Following an excellent @SLTchat this evening hosted by one of the women who is pioneering the @womened Unconference in October, I sat in my mid-July humidity-induced stupor, thinking it through. There is something about thinking in pyjamas that is such a luxury when you are a teacher.
I wanted to unpick why it is that women are less likely to be on senior leadership teams. It is a complex issue, endorsed by many statistical studies. We cannot deny that the workforce is predominantly female and yet, senior leaderships teams are statistically more likely to be male. Now, before you all jump at once, no, I’m not going to go into the evidence here (look it up and come back to me) and no, I’m not saying that all leadership teams are dominated by men. I am saying that we have a problem that can be attributed to many things. As with most complex social issues, we can’t pin down one reason why it is the way it is. But we can start to think about what happens in the mind of a female leader when she is seeking promotion, or when – more pertinently, she doesn’t feel like she can.
When I was twenty five, I wanted to be a Head of English. This thought came from a miserable kernel of ambition I have nurtured inside my ribcage for most of my life and an unfortunate stinging remark by a male headteacher – “I don’t think you have any leadership or management qualities.” Cue inner fury/despair. I decided to leave this school and seek promotion in that way you do when you are young and think if you leave a job, you’re irreplaceable. I had been heavily involved in the leadership of the English department at that school and was the second in charge. It was time to move on and yes, prove that I could lead and manage. And of course, the school would crumble without me. Probably.
So, I dusted off my interview skills. I applied for Head of Department posts and I settled on a school I thought was really going somewhere.
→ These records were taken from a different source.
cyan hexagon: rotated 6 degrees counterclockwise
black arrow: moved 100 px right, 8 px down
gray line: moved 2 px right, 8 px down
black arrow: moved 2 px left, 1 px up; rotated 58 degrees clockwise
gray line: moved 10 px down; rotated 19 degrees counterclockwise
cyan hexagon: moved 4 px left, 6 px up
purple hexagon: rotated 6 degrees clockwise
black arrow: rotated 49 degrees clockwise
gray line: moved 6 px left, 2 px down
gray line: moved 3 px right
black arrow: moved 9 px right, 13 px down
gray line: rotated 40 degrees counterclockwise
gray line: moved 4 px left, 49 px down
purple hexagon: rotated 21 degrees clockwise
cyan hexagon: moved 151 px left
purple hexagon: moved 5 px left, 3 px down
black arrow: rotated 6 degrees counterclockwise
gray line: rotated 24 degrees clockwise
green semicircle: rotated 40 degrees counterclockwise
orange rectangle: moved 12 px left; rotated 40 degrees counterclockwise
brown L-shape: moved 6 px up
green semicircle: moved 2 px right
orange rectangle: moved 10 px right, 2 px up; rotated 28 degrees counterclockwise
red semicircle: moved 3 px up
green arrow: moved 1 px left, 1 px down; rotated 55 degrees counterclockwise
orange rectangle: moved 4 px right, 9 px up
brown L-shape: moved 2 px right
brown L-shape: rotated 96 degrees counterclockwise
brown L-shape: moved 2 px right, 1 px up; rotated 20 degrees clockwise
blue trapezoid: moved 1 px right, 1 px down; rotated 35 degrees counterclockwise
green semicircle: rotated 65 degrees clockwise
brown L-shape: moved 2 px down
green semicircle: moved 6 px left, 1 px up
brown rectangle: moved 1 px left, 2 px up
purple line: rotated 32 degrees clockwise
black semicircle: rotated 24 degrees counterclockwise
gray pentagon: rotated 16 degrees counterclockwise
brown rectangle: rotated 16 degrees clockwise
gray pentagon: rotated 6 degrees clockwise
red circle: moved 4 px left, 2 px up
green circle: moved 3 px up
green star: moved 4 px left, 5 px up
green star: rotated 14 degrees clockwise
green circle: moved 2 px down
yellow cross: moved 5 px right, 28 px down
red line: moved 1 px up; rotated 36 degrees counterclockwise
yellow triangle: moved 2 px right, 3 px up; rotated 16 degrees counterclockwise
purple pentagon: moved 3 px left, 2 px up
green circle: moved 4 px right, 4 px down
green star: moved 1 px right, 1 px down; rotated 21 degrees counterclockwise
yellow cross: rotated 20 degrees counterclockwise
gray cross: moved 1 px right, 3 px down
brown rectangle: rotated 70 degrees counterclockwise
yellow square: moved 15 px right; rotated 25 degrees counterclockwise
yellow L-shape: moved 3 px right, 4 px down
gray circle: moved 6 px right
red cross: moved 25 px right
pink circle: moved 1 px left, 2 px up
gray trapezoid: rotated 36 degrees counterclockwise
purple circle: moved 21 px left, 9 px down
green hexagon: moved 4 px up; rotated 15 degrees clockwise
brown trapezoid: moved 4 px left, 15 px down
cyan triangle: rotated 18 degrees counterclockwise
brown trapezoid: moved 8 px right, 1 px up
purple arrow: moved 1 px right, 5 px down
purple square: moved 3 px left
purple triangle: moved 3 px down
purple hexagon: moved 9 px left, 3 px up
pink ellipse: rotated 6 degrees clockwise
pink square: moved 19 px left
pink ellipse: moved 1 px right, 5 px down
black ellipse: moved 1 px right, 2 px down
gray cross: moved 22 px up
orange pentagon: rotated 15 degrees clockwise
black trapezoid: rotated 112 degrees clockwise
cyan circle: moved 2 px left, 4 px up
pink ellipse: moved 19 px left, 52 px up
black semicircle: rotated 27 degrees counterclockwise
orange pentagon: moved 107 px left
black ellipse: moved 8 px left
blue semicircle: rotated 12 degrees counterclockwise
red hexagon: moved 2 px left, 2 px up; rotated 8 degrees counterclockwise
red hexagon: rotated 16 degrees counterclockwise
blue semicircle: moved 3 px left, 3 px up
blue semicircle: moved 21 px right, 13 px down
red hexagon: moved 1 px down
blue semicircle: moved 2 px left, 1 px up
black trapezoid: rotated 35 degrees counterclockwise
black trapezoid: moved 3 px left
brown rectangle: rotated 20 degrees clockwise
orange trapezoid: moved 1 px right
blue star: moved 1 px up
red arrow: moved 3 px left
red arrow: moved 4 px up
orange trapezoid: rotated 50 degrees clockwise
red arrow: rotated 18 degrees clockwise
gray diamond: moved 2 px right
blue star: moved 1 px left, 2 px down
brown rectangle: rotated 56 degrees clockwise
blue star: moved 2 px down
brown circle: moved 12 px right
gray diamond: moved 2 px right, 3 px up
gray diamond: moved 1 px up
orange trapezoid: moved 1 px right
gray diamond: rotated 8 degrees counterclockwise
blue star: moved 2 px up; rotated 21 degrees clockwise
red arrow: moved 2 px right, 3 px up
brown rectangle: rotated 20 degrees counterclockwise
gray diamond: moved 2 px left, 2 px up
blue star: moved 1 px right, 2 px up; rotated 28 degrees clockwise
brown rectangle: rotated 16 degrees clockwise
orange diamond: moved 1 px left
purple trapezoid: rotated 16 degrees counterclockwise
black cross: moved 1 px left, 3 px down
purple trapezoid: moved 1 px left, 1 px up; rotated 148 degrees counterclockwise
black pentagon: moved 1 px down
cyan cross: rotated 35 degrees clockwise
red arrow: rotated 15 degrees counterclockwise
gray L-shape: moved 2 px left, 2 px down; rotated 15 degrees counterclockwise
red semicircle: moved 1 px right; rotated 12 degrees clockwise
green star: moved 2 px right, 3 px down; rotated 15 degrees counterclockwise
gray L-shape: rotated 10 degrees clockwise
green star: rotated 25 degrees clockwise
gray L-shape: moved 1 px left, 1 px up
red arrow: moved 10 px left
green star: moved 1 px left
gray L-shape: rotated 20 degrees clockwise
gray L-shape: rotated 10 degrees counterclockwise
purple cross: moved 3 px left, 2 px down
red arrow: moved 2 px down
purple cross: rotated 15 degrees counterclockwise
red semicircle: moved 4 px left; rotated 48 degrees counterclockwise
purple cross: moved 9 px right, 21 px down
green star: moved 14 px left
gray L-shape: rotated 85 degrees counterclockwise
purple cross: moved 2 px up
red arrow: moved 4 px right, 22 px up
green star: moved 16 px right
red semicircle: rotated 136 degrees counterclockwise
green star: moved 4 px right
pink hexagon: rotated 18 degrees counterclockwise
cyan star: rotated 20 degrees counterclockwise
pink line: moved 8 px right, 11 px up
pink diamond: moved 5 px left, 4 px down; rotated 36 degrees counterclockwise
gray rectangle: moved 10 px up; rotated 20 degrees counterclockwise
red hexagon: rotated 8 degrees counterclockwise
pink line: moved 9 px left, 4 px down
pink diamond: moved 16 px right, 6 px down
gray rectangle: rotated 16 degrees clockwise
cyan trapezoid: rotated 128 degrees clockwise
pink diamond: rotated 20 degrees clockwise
I wanted to work there – mostly because of my magpie instinct. Shiny and new has always been appealing for me and this place was shiniest and newest. Little did I know that it would be the worst decision I would make in my career. They didn’t appoint me as the Head of Department, but instead, offered me the post of second in charge.
This is one of those moments you look back on and think – was I actually deranged when I said yes? Had I temporarily lost my mind? Had photocopier fumes, coffee and East London smog addled my brain? I wasn’t desperate; I could have stayed at my school, I could have applied for other jobs. Something inside me was convinced that I wasn’t good enough. So I took the job and worked with a Head of Department that was eventually ‘managed out’ because he was lovely but incompetent.
But it took three years before that kernel of ambition re-lit itself. Three years in which I could have made real progress in my career but I didn’t.
This is one story of many and I am not about to argue that women’s careers stall because they make bad, wounded-ego decisions and take roles that they shouldn’t. I am saying that might be one reason why some women don’t make the progress they want to. It takes confidence to stand up and say that you are worth more than a school is offering. I didn’t have that then. It has taken years to get myself to that point.
Discussions about women who think they can’t have children and a successful career make me want to weep and yet, there is something entirely familiar about that feeling. I don’t have children, so I can’t provide an authentic, first person view of what it might feel like to want children and stay in a profession that moves so quickly that even taking a day off can feel like a lifetime.
And there is what I want to explain. I imagine – and correct me if I’m wrong and this is just my own paranoia playing out on a page – that the thought of being on a leadership team in a school and stopping to have a child is frightening. I imagine it is a bit like the modern phenomenon, FOMO (Fear of Missing Out) – the reason why we stay glued to our phones and Facebook and Twitter because if you stop, you might miss something really big. Take that feeling and apply it to a school. You go on maternity leave at a school and half the staff might leave (not because you aren’t there, I hasten to add, that’s just silly). They might not be there when you get back because – and this is the crux – schools carry on whether you are there or not! Policies and practices might be different. Alliances might be formed without you. Relationships might strengthen and it might be hard to get back into your old role, part time or full time.
Successful women want to be seen as reliable and present. In schools, whether we like to admit it or not, we judge people on how long they are in the building. So another fear relayed to me by a female colleague who has just announced her pregnancy – I might have to leave the building to pick up children and therefore, people might judge me for not being as hardworking as they are. It almost does’t matter if colleagues are judging or not, it seems that it is the fear of judgement that puts some women off the whole decision.
All of this comes down to one thing: confidence. I don’t deny that very real barriers exist for women who want to balance home life and career – lack of flexible working hours or part time posts, perceptions of women in leadership (ball-breaker, bossy vs emotional/fluffy), but there is one thing that is in us to control. That is our ability to step outside of our own timidity and move towards what we want with confidence. That is one barrier to success we have the power to remove.